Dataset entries

##############################

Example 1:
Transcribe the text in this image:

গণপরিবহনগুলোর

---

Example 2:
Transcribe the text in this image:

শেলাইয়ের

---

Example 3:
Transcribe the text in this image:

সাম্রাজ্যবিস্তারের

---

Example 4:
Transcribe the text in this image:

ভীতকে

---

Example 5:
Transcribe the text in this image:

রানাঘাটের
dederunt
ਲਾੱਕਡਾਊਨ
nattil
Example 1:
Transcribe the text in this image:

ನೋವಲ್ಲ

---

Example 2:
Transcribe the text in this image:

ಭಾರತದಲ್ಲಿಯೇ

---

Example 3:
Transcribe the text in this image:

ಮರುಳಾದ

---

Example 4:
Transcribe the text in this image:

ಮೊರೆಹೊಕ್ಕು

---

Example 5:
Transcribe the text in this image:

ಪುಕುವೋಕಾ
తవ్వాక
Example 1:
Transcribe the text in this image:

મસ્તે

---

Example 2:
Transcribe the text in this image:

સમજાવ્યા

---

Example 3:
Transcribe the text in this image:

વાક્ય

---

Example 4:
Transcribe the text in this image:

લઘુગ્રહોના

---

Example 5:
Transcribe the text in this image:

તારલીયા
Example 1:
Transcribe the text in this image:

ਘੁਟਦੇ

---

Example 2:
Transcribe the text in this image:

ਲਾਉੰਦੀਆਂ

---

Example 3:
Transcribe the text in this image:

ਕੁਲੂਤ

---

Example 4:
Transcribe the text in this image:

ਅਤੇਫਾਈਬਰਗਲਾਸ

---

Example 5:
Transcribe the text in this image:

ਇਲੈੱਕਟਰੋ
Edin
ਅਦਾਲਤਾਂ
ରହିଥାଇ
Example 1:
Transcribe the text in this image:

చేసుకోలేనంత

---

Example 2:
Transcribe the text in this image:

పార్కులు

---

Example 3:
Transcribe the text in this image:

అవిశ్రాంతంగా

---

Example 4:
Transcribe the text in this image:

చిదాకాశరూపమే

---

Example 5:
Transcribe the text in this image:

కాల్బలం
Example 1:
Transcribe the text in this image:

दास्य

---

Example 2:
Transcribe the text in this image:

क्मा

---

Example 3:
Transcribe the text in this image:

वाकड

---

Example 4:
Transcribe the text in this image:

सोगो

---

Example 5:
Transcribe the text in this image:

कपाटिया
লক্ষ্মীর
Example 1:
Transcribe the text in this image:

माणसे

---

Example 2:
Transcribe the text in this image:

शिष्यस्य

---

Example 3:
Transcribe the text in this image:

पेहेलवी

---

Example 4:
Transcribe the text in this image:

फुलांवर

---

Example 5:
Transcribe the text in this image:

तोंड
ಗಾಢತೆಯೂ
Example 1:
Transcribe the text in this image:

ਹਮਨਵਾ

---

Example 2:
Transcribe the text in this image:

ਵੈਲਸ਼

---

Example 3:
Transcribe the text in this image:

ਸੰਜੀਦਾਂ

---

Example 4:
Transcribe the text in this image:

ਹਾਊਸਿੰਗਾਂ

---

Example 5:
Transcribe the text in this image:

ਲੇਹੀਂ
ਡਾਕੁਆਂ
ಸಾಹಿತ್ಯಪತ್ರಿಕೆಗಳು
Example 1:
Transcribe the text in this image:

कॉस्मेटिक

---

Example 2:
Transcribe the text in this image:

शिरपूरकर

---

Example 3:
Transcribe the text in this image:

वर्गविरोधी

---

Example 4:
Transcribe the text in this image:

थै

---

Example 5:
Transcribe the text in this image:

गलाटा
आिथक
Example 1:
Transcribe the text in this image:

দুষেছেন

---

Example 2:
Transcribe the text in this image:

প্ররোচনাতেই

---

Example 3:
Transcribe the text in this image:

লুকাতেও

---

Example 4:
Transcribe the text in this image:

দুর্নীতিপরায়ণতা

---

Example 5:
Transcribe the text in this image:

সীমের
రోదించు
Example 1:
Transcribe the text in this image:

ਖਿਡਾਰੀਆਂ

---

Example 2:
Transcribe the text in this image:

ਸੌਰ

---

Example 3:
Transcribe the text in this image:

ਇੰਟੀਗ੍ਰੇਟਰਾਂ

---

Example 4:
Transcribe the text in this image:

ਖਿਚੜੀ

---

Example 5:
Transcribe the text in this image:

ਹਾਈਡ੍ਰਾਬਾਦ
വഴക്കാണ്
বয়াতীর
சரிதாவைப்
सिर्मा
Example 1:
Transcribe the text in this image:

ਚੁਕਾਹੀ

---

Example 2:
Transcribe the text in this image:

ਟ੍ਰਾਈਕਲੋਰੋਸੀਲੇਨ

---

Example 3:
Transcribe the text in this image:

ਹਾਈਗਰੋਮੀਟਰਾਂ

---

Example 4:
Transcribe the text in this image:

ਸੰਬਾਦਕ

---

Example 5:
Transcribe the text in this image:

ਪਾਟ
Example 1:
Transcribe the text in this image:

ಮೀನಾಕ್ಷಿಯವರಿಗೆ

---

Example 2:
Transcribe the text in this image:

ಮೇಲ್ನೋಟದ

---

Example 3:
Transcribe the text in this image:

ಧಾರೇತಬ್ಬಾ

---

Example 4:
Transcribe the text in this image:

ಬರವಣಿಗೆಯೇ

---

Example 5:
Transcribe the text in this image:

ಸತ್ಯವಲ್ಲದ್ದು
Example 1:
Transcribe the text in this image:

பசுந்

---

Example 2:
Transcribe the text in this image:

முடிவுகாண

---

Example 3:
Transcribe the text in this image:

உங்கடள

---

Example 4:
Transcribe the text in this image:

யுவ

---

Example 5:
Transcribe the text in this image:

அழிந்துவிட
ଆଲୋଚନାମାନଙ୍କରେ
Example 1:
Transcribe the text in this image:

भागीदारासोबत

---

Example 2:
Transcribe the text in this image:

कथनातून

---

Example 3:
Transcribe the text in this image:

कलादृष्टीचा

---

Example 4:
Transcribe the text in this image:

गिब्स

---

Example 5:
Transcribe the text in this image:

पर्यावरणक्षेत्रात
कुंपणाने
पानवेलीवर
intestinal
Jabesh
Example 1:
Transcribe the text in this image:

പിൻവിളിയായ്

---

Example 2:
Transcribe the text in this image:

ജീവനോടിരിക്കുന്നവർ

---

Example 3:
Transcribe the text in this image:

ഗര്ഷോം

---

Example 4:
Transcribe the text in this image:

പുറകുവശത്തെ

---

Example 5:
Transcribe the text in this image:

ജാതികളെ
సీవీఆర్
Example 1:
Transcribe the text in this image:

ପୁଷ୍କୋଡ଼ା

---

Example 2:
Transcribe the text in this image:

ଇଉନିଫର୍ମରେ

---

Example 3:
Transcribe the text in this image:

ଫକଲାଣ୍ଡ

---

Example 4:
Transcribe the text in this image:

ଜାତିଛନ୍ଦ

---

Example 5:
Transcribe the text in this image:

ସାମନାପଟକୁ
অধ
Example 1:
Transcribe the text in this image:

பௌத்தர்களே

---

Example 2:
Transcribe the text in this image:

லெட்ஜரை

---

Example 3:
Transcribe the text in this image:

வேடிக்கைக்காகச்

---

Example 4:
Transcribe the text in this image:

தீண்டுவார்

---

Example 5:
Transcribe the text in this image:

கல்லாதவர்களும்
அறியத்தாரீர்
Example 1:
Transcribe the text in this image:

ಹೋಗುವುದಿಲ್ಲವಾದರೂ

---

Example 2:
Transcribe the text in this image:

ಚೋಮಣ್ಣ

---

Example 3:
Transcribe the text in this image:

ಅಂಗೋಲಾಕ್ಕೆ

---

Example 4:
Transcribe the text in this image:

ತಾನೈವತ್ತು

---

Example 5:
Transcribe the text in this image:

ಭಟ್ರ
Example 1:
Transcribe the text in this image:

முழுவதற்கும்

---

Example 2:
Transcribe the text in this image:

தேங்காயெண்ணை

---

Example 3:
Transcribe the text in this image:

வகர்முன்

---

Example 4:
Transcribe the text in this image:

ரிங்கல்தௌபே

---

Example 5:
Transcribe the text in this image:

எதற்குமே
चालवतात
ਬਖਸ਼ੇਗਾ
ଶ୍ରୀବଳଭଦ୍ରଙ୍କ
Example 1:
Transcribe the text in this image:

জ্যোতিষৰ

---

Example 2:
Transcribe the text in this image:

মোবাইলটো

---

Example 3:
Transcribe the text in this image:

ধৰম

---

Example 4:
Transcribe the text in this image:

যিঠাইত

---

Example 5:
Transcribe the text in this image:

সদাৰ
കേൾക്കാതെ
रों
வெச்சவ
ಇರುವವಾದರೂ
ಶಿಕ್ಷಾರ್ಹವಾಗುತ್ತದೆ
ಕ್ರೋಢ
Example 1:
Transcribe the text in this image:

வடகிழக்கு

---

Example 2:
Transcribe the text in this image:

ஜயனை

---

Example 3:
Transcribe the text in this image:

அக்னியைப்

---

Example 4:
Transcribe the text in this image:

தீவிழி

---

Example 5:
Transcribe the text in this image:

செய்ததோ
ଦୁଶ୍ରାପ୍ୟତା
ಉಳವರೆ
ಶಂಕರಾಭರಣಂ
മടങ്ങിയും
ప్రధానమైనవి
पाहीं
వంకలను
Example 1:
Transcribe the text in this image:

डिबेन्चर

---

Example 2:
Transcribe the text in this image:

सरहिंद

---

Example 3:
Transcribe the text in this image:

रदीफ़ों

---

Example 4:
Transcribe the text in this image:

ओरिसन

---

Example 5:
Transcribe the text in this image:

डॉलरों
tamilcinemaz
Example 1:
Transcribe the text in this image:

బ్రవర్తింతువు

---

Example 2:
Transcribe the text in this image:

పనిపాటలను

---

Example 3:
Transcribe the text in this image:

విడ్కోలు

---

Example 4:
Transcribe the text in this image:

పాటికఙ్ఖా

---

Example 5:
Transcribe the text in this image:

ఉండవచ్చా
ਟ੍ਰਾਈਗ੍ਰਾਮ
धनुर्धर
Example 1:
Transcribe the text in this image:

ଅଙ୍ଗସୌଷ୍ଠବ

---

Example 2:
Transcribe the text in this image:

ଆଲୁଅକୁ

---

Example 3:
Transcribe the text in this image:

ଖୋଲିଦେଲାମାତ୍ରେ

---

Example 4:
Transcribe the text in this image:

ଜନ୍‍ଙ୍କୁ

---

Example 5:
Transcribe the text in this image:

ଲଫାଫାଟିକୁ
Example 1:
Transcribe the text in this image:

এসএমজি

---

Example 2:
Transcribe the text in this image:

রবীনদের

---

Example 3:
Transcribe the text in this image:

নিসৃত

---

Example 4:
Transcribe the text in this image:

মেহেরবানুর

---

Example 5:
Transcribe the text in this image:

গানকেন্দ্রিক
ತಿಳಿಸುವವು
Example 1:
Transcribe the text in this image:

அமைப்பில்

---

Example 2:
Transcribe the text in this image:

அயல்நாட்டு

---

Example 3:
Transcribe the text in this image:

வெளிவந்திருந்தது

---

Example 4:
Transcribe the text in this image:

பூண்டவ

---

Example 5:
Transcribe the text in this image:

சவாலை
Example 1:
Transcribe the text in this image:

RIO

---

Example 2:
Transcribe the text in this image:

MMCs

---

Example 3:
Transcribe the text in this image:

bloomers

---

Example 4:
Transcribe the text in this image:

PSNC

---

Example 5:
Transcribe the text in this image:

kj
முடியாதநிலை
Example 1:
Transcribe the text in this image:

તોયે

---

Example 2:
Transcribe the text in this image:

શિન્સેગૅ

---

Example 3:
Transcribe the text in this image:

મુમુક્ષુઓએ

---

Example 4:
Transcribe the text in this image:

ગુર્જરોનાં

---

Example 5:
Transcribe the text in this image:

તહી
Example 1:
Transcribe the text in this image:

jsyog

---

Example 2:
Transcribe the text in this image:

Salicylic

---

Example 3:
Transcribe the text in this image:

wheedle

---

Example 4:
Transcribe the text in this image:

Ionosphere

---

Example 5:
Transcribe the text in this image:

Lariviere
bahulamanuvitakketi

##############################

[Job]
Can you repeat the rows above from the very first line through the line that contains "చిదాకాశరూపమే", switching "Transcribe" to "Copy" and leaving everything else the same?

[Written answer]
Example 1:
Copy the text in this image:

গণপরিবহনগুলোর

---

Example 2:
Copy the text in this image:

শেলাইয়ের

---

Example 3:
Copy the text in this image:

সাম্রাজ্যবিস্তারের

---

Example 4:
Copy the text in this image:

ভীতকে

---

Example 5:
Copy the text in this image:

রানাঘাটের
dederunt
ਲਾੱਕਡਾਊਨ
nattil
Example 1:
Copy the text in this image:

ನೋವಲ್ಲ

---

Example 2:
Copy the text in this image:

ಭಾರತದಲ್ಲಿಯೇ

---

Example 3:
Copy the text in this image:

ಮರುಳಾದ

---

Example 4:
Copy the text in this image:

ಮೊರೆಹೊಕ್ಕು

---

Example 5:
Copy the text in this image:

ಪುಕುವೋಕಾ
తవ్వాక
Example 1:
Copy the text in this image:

મસ્તે

---

Example 2:
Copy the text in this image:

સમજાવ્યા

---

Example 3:
Copy the text in this image:

વાક્ય

---

Example 4:
Copy the text in this image:

લઘુગ્રહોના

---

Example 5:
Copy the text in this image:

તારલીયા
Example 1:
Copy the text in this image:

ਘੁਟਦੇ

---

Example 2:
Copy the text in this image:

ਲਾਉੰਦੀਆਂ

---

Example 3:
Copy the text in this image:

ਕੁਲੂਤ

---

Example 4:
Copy the text in this image:

ਅਤੇਫਾਈਬਰਗਲਾਸ

---

Example 5:
Copy the text in this image:

ਇਲੈੱਕਟਰੋ
Edin
ਅਦਾਲਤਾਂ
ରହିଥାଇ
Example 1:
Copy the text in this image:

చేసుకోలేనంత

---

Example 2:
Copy the text in this image:

పార్కులు

---

Example 3:
Copy the text in this image:

అవిశ్రాంతంగా

---

Example 4:
Copy the text in this image:

చిదాకాశరూపమే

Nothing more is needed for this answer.